Shares of Starbucks dropped by about 4% in after-hours trading following the announcement. Despite this, the company’s stock has risen nearly 28% since Niccol took over as CEO in early August 2024, a move that surprised many industry insiders.

In a statement, Niccol acknowledged the challenges facing Starbucks, particularly in its core markets, and outlined plans to simplify its menu and adjust its pricing strategy as part of the “Back to Starbucks” initiative. “It’s clear we need to fundamentally change our strategy so we can get back to growth,” Niccol said.

For the fourth quarter ending September 29, Starbucks anticipates a 6% drop in comparable U.S. sales and a 14% decline in China. In light of these challenges, the company suspended its annual outlook for the fiscal year ending in September 2025.

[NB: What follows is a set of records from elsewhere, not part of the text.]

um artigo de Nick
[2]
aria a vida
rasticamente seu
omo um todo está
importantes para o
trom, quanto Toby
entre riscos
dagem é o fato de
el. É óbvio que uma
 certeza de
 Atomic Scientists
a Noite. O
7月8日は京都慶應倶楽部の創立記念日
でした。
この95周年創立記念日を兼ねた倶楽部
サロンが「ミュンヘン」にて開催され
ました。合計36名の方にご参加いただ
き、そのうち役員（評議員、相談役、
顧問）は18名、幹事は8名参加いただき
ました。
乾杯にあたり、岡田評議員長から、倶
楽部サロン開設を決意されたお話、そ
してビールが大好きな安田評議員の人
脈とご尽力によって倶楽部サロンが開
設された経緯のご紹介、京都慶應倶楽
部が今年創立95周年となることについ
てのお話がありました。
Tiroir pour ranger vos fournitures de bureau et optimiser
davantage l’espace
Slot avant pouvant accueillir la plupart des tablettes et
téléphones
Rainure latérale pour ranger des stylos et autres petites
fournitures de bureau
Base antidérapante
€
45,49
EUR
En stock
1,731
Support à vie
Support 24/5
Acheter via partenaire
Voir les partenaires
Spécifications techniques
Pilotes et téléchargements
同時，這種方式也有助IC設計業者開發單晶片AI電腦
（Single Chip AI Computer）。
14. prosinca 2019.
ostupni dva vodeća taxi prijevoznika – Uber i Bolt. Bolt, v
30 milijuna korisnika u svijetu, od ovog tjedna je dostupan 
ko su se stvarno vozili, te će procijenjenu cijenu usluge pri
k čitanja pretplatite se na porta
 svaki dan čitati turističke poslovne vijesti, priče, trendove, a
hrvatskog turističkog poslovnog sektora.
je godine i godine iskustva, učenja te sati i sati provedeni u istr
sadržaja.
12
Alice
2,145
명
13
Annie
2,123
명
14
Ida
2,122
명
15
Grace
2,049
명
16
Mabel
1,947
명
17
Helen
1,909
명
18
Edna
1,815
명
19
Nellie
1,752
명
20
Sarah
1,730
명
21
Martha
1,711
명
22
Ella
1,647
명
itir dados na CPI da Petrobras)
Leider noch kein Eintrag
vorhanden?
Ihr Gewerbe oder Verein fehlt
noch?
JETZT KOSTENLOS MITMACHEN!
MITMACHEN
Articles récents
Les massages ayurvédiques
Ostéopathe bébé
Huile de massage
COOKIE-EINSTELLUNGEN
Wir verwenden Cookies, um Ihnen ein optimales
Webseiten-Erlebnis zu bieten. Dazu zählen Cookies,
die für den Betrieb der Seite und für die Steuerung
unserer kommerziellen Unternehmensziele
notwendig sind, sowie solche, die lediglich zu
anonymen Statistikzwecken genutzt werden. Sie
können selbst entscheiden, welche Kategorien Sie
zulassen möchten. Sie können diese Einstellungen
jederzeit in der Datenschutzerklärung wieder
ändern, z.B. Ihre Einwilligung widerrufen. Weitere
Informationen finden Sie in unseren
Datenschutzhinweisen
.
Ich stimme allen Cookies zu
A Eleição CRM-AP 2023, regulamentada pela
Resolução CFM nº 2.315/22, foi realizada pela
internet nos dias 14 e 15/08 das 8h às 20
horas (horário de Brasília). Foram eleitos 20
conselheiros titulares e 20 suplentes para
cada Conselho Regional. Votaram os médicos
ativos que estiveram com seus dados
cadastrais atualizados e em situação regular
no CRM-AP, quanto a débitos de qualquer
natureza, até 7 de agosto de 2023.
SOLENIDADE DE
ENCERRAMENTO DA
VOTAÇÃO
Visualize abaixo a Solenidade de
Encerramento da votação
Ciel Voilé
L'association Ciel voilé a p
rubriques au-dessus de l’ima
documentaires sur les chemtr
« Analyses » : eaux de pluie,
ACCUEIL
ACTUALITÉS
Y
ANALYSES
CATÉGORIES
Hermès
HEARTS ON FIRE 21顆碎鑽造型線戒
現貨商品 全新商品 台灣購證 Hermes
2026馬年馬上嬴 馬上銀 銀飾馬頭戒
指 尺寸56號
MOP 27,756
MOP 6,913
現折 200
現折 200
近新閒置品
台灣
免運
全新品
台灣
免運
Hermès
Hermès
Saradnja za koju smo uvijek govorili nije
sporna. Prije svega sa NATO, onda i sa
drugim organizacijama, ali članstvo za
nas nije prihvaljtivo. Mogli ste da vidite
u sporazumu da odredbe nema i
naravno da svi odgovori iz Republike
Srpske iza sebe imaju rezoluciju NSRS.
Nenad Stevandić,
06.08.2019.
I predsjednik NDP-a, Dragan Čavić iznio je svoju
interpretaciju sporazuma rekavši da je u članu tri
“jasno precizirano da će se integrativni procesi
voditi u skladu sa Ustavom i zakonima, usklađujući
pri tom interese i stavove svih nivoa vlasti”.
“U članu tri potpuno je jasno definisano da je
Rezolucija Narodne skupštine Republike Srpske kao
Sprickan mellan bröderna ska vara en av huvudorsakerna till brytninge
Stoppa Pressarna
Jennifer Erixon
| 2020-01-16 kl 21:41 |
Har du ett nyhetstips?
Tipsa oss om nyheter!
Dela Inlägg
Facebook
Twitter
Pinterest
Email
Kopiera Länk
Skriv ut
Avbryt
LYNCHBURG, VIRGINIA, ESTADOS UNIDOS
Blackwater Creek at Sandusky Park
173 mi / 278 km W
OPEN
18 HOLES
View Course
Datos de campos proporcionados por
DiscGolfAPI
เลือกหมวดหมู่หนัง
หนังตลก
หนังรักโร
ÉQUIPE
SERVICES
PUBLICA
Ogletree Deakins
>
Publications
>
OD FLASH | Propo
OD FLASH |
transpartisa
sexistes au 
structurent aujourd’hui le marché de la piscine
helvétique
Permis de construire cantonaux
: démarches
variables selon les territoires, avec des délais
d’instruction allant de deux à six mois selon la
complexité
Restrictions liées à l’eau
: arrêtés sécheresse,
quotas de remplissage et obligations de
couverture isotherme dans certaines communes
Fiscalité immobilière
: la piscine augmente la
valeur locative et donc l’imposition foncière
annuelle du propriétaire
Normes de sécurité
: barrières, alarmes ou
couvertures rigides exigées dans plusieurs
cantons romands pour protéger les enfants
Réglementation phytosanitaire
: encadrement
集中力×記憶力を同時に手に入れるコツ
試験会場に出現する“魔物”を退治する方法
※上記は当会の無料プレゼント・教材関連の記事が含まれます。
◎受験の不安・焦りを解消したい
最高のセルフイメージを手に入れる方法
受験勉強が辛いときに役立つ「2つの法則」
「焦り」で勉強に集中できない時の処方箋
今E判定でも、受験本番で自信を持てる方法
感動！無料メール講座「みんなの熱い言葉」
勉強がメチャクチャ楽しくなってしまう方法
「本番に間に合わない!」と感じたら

Chief Financial Officer Rachel Ruggeri echoed Niccol’s concerns, noting that despite increased investments, Starbucks has been unable to reverse declining customer traffic. As part of its turnaround efforts, the company plans to broaden its marketing focus beyond its rewards program members to target a wider customer base.

Niccol, previously CEO of Chipotle Mexican Grill, is known for revitalizing that brand’s sales and hopes to apply similar strategies to Starbucks as it faces stiff competition and shrinking demand in its top markets. To bolster investor confidence, the company raised its quarterly dividend to 61 cents from 57 cents per share.